MTN South Sudan
- Company type: Private, Subsidiary of MTN Group
- Industry: Telecommunications
- Founded: 9 July 2011; 14 years ago
- Headquarters: MTN Center Hai Jerusalem Juba, South Sudan
- Key people: Mopula Bodibe CEO
- Services: Telecommunications; Information Technology; Carrier;
- Number of employees: ~200 (2021)

= MTN South Sudan =

Telecommunications company in South Sudan

MTN South Sudan is the largest telecommunications company in South Sudan, with an estimated 1,700,000 subscribers, accounting for 61.8 percent market share, as of 31 December 2020.

==Location==
The headquarters of MTN South Sudan are located along B Lupai Lane, in the northeastern part of the city of Juba, the capital and largest city in that country.
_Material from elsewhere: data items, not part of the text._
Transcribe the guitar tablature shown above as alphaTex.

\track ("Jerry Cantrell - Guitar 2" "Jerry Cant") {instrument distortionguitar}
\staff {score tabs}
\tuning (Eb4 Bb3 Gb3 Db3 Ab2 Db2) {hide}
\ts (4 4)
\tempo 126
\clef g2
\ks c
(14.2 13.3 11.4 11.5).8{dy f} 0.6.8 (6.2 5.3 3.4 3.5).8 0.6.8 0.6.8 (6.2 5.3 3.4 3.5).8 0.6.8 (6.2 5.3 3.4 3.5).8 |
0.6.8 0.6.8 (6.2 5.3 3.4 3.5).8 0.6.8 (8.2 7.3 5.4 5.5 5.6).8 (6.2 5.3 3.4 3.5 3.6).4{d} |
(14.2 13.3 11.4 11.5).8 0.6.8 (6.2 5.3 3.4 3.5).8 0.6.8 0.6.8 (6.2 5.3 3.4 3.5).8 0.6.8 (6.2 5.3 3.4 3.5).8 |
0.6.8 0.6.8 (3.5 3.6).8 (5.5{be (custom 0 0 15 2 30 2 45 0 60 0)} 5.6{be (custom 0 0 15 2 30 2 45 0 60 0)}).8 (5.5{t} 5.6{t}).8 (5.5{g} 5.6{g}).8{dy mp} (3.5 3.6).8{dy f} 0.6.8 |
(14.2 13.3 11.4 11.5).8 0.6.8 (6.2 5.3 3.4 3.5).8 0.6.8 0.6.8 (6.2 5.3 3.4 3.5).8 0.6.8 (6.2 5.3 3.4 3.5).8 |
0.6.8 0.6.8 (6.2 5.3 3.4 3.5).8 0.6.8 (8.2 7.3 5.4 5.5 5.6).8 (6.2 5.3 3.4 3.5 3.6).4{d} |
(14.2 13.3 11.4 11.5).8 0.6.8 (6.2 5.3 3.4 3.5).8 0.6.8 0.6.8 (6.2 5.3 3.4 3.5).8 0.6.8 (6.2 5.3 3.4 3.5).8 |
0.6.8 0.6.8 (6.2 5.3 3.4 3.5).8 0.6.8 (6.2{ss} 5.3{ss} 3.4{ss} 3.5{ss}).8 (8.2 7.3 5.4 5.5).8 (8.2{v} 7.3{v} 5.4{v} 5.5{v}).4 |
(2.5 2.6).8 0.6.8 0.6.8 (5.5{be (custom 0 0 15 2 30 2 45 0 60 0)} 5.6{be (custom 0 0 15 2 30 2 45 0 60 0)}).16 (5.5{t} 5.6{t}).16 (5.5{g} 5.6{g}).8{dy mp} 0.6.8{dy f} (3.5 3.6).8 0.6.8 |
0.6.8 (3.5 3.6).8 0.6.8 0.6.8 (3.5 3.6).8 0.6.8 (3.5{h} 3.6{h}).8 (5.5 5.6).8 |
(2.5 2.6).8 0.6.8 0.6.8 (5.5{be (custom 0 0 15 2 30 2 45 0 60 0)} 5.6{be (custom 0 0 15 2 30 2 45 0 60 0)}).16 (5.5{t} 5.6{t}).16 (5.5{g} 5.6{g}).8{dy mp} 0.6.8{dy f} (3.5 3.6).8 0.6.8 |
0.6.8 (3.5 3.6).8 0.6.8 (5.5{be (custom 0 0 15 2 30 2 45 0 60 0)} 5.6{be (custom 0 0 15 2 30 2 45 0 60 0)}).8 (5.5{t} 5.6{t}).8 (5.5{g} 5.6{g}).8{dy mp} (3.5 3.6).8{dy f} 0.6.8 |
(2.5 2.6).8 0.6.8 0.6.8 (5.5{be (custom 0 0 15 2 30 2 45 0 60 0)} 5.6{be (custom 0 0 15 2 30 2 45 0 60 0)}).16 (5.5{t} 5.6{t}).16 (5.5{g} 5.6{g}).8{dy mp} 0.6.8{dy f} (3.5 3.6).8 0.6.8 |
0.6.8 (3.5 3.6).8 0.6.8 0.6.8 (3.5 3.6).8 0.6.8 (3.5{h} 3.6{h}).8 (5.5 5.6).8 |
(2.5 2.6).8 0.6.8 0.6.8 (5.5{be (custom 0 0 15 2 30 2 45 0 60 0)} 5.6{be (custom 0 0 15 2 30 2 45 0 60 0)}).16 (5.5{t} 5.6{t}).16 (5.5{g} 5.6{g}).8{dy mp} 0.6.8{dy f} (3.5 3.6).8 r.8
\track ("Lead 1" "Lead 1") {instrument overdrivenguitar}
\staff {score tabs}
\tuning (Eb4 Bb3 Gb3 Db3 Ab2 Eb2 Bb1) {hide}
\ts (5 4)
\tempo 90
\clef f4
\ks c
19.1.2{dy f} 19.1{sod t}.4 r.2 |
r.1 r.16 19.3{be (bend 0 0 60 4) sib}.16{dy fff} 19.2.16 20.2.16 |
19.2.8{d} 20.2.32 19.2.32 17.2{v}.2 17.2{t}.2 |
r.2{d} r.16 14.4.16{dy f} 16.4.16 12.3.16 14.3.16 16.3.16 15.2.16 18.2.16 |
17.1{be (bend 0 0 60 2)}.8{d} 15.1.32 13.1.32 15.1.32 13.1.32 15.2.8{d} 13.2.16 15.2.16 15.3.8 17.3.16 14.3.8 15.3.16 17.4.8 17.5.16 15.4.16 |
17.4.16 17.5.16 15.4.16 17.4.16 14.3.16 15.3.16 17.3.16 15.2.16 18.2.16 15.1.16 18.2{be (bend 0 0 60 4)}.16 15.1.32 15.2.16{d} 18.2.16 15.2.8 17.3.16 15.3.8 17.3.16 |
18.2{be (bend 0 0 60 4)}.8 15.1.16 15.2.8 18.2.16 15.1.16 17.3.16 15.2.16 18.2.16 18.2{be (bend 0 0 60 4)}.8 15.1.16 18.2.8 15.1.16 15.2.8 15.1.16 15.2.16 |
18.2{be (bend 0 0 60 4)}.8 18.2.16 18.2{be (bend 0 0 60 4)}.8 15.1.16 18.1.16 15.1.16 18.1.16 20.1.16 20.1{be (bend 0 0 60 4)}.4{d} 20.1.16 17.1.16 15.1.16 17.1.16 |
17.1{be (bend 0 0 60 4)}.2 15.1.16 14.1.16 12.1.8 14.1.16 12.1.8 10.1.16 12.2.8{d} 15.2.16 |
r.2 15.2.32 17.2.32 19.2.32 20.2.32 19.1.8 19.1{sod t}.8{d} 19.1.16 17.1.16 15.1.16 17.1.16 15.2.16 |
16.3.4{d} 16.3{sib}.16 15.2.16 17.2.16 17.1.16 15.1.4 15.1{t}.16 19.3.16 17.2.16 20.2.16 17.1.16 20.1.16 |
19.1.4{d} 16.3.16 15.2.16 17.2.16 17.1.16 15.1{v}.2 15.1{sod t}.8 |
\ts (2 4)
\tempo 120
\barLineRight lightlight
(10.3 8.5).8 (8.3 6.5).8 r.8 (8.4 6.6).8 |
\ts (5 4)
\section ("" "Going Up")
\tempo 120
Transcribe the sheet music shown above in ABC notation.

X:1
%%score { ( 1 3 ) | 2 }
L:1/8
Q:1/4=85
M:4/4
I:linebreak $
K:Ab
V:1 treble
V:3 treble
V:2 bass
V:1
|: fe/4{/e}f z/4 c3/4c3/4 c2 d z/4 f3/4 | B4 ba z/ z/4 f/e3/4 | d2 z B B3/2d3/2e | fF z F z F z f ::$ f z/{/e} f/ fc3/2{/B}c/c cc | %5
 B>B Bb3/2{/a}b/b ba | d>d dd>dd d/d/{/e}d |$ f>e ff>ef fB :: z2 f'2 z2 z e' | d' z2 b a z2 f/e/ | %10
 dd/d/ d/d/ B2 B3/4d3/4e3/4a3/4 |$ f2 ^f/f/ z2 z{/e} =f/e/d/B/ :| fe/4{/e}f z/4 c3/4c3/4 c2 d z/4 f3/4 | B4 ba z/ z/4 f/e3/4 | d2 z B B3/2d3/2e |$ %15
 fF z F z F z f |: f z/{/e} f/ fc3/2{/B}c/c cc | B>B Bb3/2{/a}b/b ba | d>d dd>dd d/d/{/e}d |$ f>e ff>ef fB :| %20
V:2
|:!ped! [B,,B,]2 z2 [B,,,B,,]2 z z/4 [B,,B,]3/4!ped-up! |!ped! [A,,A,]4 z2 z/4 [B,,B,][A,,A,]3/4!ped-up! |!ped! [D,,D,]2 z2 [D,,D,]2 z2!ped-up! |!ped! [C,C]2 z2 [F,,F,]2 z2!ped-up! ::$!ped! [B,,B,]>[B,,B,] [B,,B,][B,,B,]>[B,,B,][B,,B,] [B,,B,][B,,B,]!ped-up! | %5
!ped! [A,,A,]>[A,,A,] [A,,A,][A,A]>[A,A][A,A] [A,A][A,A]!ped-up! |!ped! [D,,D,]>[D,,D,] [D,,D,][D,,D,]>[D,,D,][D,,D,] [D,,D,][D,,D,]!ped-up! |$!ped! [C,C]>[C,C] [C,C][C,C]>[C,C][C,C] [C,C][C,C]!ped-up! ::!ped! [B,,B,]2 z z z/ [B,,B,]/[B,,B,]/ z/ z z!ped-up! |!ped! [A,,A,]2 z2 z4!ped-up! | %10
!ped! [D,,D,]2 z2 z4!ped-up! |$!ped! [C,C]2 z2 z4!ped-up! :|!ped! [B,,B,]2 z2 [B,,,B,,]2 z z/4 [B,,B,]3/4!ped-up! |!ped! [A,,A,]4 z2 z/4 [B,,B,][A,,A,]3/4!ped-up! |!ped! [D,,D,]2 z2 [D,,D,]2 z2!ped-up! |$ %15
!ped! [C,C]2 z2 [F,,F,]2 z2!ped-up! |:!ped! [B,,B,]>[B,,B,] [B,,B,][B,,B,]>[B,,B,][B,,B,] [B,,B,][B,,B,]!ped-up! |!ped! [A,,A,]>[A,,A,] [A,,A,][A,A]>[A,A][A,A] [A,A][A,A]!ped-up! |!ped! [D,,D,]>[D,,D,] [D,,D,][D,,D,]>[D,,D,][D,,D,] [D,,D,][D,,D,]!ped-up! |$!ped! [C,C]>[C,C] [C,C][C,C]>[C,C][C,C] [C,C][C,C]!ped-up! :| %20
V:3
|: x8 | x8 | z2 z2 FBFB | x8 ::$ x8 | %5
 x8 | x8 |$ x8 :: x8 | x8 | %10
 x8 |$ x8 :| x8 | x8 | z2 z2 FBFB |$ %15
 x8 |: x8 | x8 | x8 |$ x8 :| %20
The geographical coordinates of the headquarters of MTN South Sudan are 4°51'18.0"N, 31°37'06.0"E (Latitude:4.855000; Longitude:31.618333).

==Overview==
MTN South Sudan is a subsidiary of MTN Group, a multinational telecommunications group connecting approximately 232 million people in 22 countries across Africa and the Middle East. MTN South Sudan was established in 2011, at the time of South Sudan's independence.

==Governance==
As of January 2020, the chief executive officer of the company is Gordian Kyomukama, previously the acting CEO of MTN Uganda and before that, the chief technology officer at MTN Uganda.